Your tasks.
A. According to the excerpt on the epub manifest, what two things can be passed to get an item directly from the manifest?
B. From the excerpt on the epub manifest, reproduce word for word the passage starting at the words "To access the" and ending after "but html (css/images/misc)".

Excerpt provided.
The manifest if the entry point to files in the epub, an Epub usually contains css, html, images and may also contain fonts. There are also some special files which define the structure of the epub which this gem hides from its API.
To access the manifest
epub.manifest #=> #<Epub::Manifest>
Files within the Epub are refered to as 'items', you can access files directly via the item
method passing either the id of the item in the manifest file or the absolute path to file from the root of the epub zip.
epub.manifest.get(:id => "cover") #=> #<Epub::Item>
epub.manifest.get(:path => "OEBPS/cover.html") #=> #<Epub::Item>
Although its more likely that you don't have this information. To access all items in the Epub
epub.manifest.items #=> [#<Epub::Item>, #<Epub::Item>, ...]
You can also retrieve them by their type
epub.manifest.html #=> [#<Epub::Item>, #<Epub::Item>, ...]
epub.manifest.css #=> [#<Epub::Item>, #<Epub::Item>, ...]
epub.manifest.images #=> [#<Epub::Item>, #<Epub::Item>, ...]
epub.manifest.misc #=> [#<Epub::Item>, #<Epub::Item>, ...]
# Group everything but html (css/images/misc)

Supplied material.

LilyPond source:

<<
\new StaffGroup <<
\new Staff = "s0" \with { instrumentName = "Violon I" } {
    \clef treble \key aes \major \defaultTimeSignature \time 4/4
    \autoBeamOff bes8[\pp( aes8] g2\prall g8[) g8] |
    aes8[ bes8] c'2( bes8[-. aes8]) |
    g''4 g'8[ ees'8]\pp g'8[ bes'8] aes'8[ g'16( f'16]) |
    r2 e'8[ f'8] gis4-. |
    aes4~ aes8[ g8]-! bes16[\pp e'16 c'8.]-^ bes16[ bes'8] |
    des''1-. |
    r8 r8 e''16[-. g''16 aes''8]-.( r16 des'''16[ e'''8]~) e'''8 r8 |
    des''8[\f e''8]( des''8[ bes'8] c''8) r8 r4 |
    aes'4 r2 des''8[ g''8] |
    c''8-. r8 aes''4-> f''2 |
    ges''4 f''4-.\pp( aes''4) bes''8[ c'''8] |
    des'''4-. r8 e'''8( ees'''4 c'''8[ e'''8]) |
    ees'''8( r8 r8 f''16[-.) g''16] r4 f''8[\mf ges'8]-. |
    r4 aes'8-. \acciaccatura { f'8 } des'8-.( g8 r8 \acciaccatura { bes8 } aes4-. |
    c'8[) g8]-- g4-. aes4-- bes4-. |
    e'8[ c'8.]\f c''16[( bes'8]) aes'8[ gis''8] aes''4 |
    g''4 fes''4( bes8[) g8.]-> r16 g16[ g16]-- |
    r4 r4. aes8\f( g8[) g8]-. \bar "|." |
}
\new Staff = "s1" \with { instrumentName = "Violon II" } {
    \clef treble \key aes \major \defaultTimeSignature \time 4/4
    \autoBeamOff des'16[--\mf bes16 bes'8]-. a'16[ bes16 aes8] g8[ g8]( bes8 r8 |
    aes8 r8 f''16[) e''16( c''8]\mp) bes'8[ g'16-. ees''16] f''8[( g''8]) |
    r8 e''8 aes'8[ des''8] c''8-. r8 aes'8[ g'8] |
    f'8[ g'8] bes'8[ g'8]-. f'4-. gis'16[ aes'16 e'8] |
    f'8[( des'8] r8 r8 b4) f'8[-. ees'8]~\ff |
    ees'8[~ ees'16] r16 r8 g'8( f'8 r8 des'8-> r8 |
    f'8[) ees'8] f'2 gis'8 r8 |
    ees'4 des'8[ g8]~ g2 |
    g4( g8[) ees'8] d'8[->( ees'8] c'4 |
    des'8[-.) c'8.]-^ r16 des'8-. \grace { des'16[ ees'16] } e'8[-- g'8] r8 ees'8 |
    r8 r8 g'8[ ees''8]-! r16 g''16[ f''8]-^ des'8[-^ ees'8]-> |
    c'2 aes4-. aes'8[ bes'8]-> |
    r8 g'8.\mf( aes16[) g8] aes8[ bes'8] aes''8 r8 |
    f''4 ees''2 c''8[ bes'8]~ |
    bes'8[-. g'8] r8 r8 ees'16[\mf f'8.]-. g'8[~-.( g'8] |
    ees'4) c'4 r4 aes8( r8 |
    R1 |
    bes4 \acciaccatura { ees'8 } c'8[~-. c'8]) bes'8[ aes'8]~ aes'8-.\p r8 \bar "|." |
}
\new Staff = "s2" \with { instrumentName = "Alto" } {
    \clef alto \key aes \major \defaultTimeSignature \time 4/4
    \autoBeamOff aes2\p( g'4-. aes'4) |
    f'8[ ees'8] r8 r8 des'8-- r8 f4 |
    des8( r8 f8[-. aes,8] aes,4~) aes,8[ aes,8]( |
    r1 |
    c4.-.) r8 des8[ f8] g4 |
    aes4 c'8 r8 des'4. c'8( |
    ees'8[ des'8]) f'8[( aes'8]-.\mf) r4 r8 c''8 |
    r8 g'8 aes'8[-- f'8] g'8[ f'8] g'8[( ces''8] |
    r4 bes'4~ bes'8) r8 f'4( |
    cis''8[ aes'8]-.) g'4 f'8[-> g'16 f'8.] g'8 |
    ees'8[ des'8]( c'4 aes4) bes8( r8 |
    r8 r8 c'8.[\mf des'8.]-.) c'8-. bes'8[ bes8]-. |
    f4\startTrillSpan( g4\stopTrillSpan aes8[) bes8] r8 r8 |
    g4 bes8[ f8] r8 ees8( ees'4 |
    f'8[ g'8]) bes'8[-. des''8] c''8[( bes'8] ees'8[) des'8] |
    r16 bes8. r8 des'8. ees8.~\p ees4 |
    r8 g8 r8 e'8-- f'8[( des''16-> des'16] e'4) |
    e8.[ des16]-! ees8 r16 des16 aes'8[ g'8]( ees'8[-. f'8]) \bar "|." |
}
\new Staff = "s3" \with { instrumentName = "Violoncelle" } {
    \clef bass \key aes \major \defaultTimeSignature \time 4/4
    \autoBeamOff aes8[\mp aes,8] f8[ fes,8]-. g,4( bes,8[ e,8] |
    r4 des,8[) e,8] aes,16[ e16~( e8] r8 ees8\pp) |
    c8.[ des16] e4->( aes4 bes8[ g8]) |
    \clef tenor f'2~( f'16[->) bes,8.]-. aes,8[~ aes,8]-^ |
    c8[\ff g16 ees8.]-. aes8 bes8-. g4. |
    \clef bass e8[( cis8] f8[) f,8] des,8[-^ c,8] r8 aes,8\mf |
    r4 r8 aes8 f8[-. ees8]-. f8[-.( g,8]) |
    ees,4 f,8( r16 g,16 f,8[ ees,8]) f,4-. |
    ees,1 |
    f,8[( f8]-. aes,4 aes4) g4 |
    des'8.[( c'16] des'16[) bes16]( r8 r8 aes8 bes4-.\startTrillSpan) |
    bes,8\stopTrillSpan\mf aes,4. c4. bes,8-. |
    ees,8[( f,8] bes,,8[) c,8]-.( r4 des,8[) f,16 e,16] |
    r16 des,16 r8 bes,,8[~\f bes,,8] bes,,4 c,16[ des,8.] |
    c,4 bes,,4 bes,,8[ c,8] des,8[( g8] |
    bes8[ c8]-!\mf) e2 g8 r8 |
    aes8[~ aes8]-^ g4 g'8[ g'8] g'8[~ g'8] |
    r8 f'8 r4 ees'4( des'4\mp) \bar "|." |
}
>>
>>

Solutions to each task.
A. Either the item's id in the manifest file or the absolute path to the file from the root of the epub zip.

B.
To access the manifest
epub.manifest #=> #<Epub::Manifest>
Files within the Epub are refered to as 'items', you can access files directly via the item
method passing either the id of the item in the manifest file or the absolute path to file from the root of the epub zip.
epub.manifest.get(:id => "cover") #=> #<Epub::Item>
epub.manifest.get(:path => "OEBPS/cover.html") #=> #<Epub::Item>
Although its more likely that you don't have this information. To access all items in the Epub
epub.manifest.items #=> [#<Epub::Item>, #<Epub::Item>, ...]
You can also retrieve them by their type
epub.manifest.html #=> [#<Epub::Item>, #<Epub::Item>, ...]
epub.manifest.css #=> [#<Epub::Item>, #<Epub::Item>, ...]
epub.manifest.images #=> [#<Epub::Item>, #<Epub::Item>, ...]
epub.manifest.misc #=> [#<Epub::Item>, #<Epub::Item>, ...]
# Group everything but html (css/images/misc)